BackgroundThe longstanding belief that women are born with a finite ovarian reserve has been debated for almost a decade, ever since the discovery, and subsequent isolation, of purported oogonial stem cells (OSCs). These cells, described in both mice and man, seemingly have the ability to generate oocytes when cultured in vitro under specific conditions, resulting in live offspring in the case of mice. The aims of this study were to verify independently the existence of OSCs in human ovarian tissue and to determine whether they could be isolated from bovine tissue. MethodsWe isolated OSCs from disaggregated bovine and human ovarian cortex using a fluorescence-activated cell sorting (FACS)-based technique, with cells being sorted for the presence of VASA, a germ-cell-specific protein. The cells were subsequently cultured in vitro without the need for a feeder layer, and mRNA expression of germline-specific markers was analysed with RT-PCR. The cells were transduced to express green fluorescent protein (GFP) by use of a lentivirus for the purposes of tracking.
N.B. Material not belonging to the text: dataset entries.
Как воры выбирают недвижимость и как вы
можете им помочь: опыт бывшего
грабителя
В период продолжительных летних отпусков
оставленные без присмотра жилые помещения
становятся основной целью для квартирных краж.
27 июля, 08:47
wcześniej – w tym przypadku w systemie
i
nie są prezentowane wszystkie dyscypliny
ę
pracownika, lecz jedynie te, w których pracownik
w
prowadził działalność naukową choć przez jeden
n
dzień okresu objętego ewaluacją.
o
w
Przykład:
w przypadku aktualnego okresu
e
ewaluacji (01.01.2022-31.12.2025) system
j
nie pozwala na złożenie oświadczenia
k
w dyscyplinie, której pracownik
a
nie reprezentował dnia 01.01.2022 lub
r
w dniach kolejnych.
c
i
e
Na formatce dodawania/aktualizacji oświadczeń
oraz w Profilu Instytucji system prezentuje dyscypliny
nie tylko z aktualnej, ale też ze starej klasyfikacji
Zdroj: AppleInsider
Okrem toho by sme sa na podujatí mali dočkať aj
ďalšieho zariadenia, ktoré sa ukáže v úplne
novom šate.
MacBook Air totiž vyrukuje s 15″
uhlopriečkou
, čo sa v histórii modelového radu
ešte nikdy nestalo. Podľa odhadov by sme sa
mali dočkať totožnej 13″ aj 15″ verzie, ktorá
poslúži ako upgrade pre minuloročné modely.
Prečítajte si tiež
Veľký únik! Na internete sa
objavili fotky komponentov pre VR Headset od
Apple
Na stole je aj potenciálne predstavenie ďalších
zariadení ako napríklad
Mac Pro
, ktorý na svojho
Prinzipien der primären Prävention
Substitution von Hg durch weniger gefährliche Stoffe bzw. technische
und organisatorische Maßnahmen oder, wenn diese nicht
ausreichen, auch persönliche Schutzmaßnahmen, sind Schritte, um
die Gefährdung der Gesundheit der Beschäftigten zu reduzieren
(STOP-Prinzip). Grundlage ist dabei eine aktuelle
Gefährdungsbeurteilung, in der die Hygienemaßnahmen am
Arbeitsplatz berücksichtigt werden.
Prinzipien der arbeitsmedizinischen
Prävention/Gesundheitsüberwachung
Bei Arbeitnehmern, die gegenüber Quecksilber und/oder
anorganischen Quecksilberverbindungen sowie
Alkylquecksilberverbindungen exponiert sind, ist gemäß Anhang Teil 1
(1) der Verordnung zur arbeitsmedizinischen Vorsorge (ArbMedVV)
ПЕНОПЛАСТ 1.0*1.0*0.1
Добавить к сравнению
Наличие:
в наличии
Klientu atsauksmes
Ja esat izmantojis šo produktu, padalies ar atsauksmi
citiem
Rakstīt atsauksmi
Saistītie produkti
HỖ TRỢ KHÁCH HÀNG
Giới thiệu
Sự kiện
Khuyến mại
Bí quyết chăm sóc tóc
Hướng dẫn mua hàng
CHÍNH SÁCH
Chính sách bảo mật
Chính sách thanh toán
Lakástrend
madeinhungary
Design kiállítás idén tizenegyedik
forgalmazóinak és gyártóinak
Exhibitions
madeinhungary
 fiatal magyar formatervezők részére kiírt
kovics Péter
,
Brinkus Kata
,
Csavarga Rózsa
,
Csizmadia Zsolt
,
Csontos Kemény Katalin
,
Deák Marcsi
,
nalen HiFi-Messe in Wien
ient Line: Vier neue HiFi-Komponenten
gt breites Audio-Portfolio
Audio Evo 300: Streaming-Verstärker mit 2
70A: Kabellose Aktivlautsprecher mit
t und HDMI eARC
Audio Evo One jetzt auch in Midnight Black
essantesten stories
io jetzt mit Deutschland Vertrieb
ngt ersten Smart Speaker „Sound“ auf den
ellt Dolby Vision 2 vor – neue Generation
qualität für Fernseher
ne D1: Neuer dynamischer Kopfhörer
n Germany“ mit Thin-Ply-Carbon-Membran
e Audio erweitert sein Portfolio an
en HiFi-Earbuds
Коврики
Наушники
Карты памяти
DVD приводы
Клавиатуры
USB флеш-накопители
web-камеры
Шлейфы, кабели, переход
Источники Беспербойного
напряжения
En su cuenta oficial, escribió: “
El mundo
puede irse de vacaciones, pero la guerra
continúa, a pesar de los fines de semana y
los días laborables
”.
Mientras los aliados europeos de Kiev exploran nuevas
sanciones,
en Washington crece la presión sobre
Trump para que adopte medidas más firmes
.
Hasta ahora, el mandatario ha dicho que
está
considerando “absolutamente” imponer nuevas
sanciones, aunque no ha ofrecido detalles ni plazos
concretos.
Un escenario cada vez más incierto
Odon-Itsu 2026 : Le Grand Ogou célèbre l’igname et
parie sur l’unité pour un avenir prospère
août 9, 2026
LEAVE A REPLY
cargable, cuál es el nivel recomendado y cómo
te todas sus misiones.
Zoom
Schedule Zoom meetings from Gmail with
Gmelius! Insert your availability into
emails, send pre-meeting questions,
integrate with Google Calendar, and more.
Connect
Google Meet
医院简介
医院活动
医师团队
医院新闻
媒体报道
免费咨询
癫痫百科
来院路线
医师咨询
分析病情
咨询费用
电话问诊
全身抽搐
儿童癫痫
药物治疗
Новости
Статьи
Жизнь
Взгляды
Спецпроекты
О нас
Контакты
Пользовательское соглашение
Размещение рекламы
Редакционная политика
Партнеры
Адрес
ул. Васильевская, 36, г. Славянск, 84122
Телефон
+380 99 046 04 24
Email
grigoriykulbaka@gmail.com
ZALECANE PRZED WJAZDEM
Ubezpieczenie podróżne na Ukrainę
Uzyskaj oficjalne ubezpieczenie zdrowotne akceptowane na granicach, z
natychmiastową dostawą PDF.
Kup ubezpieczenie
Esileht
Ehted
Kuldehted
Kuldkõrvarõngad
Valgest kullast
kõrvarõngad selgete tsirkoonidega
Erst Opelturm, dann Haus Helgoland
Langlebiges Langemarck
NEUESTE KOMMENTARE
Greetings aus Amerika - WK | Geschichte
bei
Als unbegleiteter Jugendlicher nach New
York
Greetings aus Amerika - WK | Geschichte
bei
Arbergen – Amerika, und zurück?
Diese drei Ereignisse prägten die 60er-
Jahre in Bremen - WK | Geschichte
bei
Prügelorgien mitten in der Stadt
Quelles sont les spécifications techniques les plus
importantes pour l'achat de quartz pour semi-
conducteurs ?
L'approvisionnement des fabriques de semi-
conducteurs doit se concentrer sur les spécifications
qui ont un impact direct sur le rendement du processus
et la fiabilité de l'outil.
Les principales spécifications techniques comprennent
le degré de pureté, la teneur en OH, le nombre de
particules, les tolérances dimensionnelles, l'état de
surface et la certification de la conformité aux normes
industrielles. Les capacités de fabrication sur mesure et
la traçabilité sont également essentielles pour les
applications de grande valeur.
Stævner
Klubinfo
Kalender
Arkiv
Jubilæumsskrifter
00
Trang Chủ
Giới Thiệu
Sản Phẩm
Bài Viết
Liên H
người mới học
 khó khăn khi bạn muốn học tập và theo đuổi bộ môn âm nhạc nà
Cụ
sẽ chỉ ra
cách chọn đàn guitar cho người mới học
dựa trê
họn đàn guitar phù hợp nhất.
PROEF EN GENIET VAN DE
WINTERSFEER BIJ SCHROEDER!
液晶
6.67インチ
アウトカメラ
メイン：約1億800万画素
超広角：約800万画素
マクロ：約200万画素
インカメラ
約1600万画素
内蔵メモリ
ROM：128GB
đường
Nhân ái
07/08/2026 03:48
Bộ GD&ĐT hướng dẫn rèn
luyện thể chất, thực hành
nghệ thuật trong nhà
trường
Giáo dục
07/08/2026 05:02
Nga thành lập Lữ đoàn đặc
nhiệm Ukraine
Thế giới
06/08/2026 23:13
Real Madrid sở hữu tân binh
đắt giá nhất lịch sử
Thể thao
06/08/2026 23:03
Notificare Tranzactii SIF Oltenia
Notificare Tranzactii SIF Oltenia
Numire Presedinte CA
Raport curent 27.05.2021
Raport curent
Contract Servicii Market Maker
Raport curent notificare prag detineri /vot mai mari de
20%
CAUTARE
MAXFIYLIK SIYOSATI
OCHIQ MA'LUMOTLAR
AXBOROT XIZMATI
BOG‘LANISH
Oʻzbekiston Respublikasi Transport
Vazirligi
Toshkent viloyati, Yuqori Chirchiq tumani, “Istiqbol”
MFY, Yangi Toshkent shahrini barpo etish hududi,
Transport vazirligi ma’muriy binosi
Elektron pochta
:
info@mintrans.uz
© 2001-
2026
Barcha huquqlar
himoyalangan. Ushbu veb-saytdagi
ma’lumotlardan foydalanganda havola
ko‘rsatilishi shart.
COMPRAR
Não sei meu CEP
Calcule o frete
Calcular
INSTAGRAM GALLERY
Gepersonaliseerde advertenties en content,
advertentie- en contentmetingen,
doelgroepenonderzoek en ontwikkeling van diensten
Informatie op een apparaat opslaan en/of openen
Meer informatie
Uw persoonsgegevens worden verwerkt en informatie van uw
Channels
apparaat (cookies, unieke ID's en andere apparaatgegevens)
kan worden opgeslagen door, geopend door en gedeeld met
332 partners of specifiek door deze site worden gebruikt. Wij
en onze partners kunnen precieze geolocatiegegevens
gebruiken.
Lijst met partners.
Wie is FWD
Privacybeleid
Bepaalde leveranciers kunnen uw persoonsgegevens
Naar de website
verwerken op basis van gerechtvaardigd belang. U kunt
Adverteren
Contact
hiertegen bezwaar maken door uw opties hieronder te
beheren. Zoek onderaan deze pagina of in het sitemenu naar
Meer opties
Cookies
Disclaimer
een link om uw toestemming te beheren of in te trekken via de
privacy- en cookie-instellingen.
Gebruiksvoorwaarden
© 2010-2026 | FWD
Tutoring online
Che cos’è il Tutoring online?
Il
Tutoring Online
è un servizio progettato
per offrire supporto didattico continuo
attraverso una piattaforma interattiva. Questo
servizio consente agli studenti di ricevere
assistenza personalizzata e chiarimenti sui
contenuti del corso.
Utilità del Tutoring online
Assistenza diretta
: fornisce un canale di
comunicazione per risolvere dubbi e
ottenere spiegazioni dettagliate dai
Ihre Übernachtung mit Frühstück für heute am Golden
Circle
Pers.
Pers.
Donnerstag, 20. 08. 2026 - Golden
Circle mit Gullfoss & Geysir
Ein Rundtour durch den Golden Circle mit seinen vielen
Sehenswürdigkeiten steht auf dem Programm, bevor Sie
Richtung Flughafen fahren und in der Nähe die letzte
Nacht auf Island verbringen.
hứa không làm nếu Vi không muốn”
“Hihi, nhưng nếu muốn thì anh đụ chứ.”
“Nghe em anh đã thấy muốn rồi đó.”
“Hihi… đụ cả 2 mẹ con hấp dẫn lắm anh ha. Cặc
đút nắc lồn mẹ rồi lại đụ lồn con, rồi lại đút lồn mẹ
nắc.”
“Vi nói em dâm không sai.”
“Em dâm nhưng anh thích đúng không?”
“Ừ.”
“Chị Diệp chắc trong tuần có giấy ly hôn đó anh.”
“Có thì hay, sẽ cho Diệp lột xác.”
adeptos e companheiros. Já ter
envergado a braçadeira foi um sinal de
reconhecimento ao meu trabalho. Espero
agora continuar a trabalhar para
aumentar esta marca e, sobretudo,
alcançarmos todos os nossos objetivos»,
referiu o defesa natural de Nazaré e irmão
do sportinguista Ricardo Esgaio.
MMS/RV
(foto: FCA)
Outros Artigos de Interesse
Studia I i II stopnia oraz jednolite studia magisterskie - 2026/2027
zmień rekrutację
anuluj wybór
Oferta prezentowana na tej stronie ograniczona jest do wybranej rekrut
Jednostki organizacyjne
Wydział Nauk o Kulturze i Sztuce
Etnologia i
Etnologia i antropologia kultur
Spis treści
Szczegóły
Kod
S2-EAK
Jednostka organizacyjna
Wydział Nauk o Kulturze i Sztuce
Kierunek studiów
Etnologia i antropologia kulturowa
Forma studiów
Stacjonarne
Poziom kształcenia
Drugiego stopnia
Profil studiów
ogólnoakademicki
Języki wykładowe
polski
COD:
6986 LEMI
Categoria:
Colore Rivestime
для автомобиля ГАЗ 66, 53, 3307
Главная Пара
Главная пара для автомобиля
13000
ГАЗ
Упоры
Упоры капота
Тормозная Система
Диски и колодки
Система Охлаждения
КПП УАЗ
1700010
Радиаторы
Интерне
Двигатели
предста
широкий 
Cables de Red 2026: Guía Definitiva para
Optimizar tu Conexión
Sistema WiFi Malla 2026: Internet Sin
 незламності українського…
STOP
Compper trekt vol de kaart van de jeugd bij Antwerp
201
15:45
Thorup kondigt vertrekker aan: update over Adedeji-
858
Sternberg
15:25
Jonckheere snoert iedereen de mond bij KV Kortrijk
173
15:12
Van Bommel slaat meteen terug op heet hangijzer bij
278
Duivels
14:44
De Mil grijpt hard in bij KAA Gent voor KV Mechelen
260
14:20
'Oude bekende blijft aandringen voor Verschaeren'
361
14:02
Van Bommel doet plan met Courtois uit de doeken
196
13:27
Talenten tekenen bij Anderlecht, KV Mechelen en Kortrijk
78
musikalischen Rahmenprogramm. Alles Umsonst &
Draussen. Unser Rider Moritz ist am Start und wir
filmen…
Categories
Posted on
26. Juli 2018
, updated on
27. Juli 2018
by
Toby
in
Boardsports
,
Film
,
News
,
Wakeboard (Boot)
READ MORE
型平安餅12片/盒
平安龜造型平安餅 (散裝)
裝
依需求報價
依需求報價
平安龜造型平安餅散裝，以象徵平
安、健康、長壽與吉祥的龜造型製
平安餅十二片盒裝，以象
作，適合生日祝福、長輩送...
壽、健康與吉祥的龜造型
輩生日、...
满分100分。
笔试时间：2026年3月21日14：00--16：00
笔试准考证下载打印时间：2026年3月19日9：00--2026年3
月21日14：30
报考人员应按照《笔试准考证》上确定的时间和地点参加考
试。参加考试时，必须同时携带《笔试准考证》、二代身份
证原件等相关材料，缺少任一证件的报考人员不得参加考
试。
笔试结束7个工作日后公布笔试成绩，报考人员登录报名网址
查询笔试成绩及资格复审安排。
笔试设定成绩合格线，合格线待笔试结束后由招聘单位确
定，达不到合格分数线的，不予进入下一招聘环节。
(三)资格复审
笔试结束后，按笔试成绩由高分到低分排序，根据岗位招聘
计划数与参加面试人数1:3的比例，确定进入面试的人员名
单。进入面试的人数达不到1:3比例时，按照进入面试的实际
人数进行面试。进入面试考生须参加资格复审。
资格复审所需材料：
FindingsA rare population of mitotically active VASA-positive cells was isolated from both bovine and human tissue and they have been grown in vitro for several months. Up to November, 2013, cells were retrieved from three human samples, but isolation has been replicated on five separate occasions in bovine ovary samples. RT-PCR demonstrated consistent expression of several germline markers, including IFITM3, DPPA3, PRDM1, POU5F1, and KIT. It has been possible to cryopreserve the cells with successful re-initiation of growth on thawing, and stable expression of GFP was achieved after lentivirus transduction. InterpretationThe expression of germline markers indicates that these cells have characteristics of germline (oogonial) stem cells. To our knowledge, this is the first report of such cells being isolated from bovine ovarian cortex and corroborates a previous report showing the isolation of OSCs from human ovary. These cells provide a novel model for investigating germ-cell development; future experiments will involve injection of OSCs into ovarian cortex to assess whether they have the capability to undergo follicle formation and oocyte development in an in-vitro environment. If their potential can be harnessed, OSCs might have a future role in clinical applications—eg, in fertility preservation. FundingUK Medical Research Council.